Share crawl state across many workers by swapping a few backend seams.

A WebReaper crawl runs in-process by default, with everything held in memory. The same engine scales out without a rewrite: move the crawl-state seams onto a shared backend, and many workers cooperate on one crawl. You change a few builder calls, not your scraper logic.

The seams that make it distributed

Four seams hold the shared crawl state. Point them at a shared store and any number of workers can pull from the same queue and skip each other's pages:

  • IScheduler the queue of URLs still to crawl.
  • IVisitedLinkTracker the set of URLs already done.
  • IScraperConfigStorage the crawl configuration.
  • ICookiesStorage shared cookies across workers.

Available backends

Each backend is its own satellite package, added alongside the core:

  • WebReaper.Redis
  • WebReaper.AzureServiceBus
  • WebReaper.Mongo
  • WebReaper.Sqlite
  • WebReaper.Cosmos

Wiring a Redis-backed crawl

Swap the state seams onto Redis so multiple workers share the queue and the visited set:

using WebReaper.Builders;
 
var engine = await ScraperEngineBuilder
    .Crawl("https://example.com")
    .AsMarkdown()
    .WithRedisScheduler(redisConnectionString)
    .WriteToMongoDb(mongoConnectionString, "scrape", "pages")
    .BuildAsync();
 
await engine.RunAsync();

Run that same program on several machines or several function instances, all pointed at the same Redis and Mongo, and they share one crawl: each pulls distinct URLs from the scheduler, and results land in one collection.

Sinks scale too

The output sinks are also pluggable across these backends, so results from every worker converge in one place. Console and file sinks live in core; the distributed packages add database sinks such as .WriteToMongoDb(...), and the agent run store has matching adapters like .WithSqliteAgentRunStore(...).

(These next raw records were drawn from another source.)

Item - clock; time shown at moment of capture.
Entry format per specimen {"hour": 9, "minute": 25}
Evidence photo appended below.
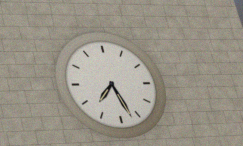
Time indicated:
{"hour": 7, "minute": 27}
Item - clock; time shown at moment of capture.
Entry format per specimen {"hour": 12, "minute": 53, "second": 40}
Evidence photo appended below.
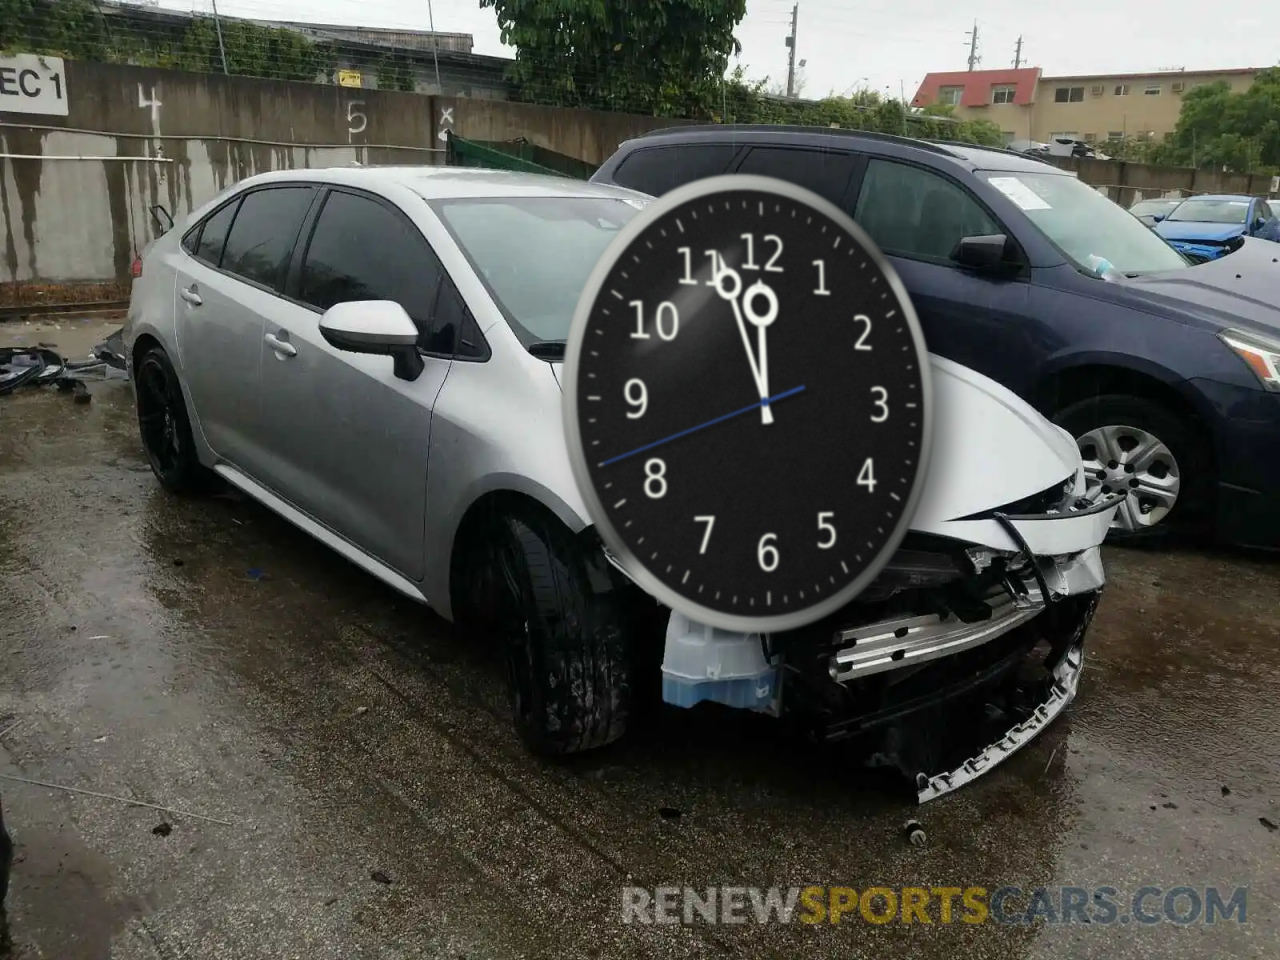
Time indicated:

Caching and change tracking

Two more options pair well with large or repeated crawls:

// Serve recently fetched pages from a cache instead of refetching
.WithMaxAge(TimeSpan.FromHours(6))
 
// Only act on pages that changed since the last run
.WithChangeTracking()

.WithMaxAge(...) is a cache-aside layer on the page loader, useful when a crawl revisits the same URLs. .WithChangeTracking() deduplicates on content, which also composes cleanly with resumable agent runs.